Classic digital-to-audio converters are a proven technology for audio, both in multi-bit form with sample frequencies in the tens to hundreds of kilohertz, and one-bit delta-sigma-algorithm-based form with switch frequencies in the low megahertz. The latter needs a pseudo-random switching to level out with no digital audio input to convert.

Recently I've read some articles on quantum computing, in which a digital transistor cell can be in one of four states from the mathematical perspective; the technology is being groomed for cryptography, fluid dynamics, and other mathematic and scientific tasks in which classic-computer calculations deviate from laboratory measurement on a consistent basis. I already see one possible application of quantum technology to audio in the form of a one-qubit digital-to-audio converter. The delta-sigma algorithm probably needs some modification for a transistor-pair output that can be tied to positive, tied to negative, or floating, as necessary to match the input data; this tri-state method should be ideal for driving balanced outputs, provided that both phases have identical complex impedances betwichst transistor pair and output-jack pin. With no input, both output transistor pairs on a balanced 1-qubit DAC can be floated. Switch frequencies should be in the low megahertz - in the ballpark of existing delta-sigma DACs - for adequate performance.

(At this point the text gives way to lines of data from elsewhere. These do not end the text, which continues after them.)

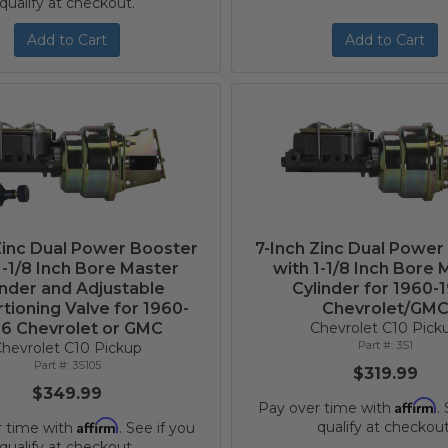
qualify at checkout.
Add to Cart
Add to Cart
Zinc Dual Power Booster
7-Inch Zinc Dual Power
1-1/8 Inch Bore Master
with 1-1/8 Inch Bore 
inder and Adjustable
Cylinder for 1960-
tioning Valve for 1960-
Chevrolet/GM
6 Chevrolet or GMC
Chevrolet C10 Pick
3S1
hevrolet C10 Pickup
3S105
$319.99
$349.99
Affirm
Pay over time with
.
Affirm
qualify at checkout
r time with
. See if you
qualify at checkout.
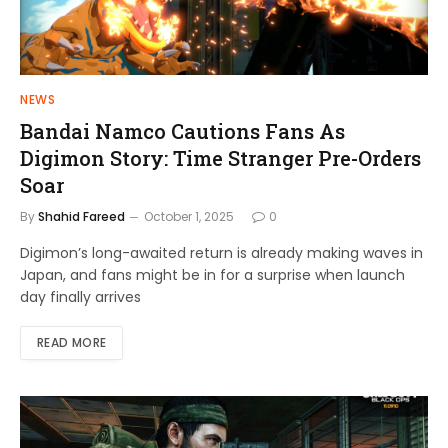
NEWS
Bandai Namco Cautions Fans As
Digimon Story: Time Stranger Pre-Orders
Soar
By
Shahid Fareed
October 1, 2025
0
Digimon’s long-awaited return is already making waves in
Japan, and fans might be in for a surprise when launch
day finally arrives
READ MORE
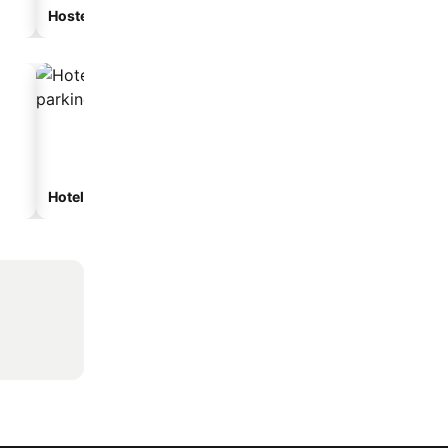
Hostel
Guesthouse
Hotels with parking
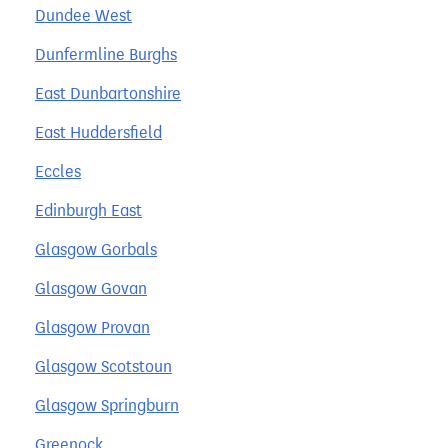
Dundee West
Dunfermline Burghs
East Dunbartonshire
East Huddersfield
Eccles
Edinburgh East
Glasgow Gorbals
Glasgow Govan
Glasgow Provan
Glasgow Scotstoun
Glasgow Springburn
Greenock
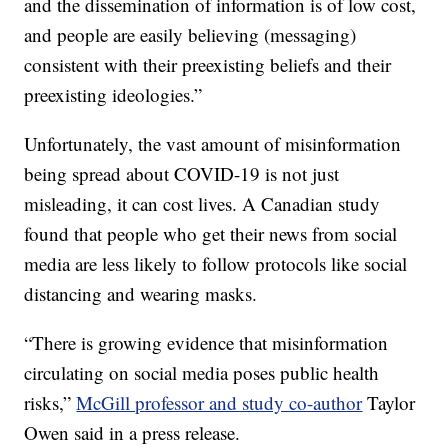
and the dissemination of information is of low cost,
and people are easily believing (messaging)
consistent with their preexisting beliefs and their
preexisting ideologies.”
Unfortunately, the vast amount of misinformation
being spread about COVID-19 is not just
misleading, it can cost lives. A Canadian study
found that people who get their news from social
media are less likely to follow protocols like social
distancing and wearing masks.
“There is growing evidence that misinformation
circulating on social media poses public health
risks,”
McGill professor and study co-author
Taylor
Owen said in a press release.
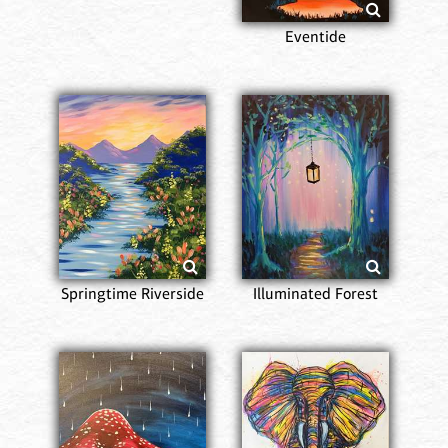
Eventide
Springtime Riverside
Illuminated Forest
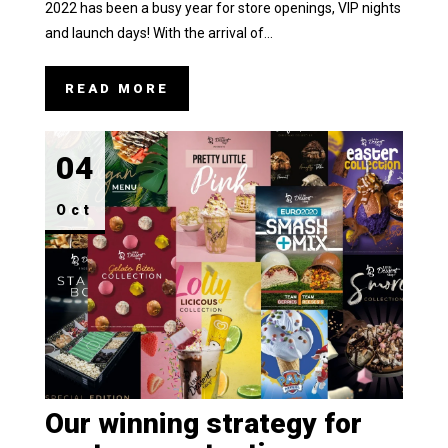
2022 has been a busy year for store openings, VIP nights
and launch days! With the arrival of...
READ MORE
04
Oct
Our winning strategy for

What experiments have been conducted toward achieving a quantum DAC? And what cost ballpark can be expected for a quantum DAC compatible with existing single-ended or balanced components? It is likely that the first production quantum DACs may be at summit-fi prices, but a cost-efficiency breakthrough might avail the technology to those of moderate means.

 

[gregorio]

Recently I've read some articles on quantum computing, in which a digital transistor cell can be in one of four states from the mathematical perspective; the technology is being groomed for cryptography, fluid dynamics, and other mathematic and scientific tasks in which classic-computer calculations deviate from laboratory measurement on a consistent basis.

I'm not sure how that would be applicable to digital audio. As far as digital audio is concerned classic-computer calculations do not deviate from laboratory measurement. The sampling theorem provides results which are essentially always perfect and not particularly taxing computationally. There are numerous areas in the chain of music recording, production and re-production which are not perfect but this is due to acoustic and/or analogue limitations, not limitations or weaknesses in the computation required to convert digital data. And, modern DAC chips can accomplish this feat at a unit cost of just few bucks each. I can't personally see the point of achieving exactly the same end result with a quantum computer as can be achieved with a digital computer but for hundreds of times more cost ... but then again, quite a lot of the audiophile industry appears to exist on precisely that basis already, so what do I know?

G

 

[ev13wt]

It will be releavant when we have quantum microphones.

 

[lantian]

Right now it is not feasible. Such and en devour would require technology that won't be there for another 20-30years at least, most notably cooling and shielding. For the quantum state to remain temperatures have to be pretty close to absolute zero and it has to be completely shielded off from outside world.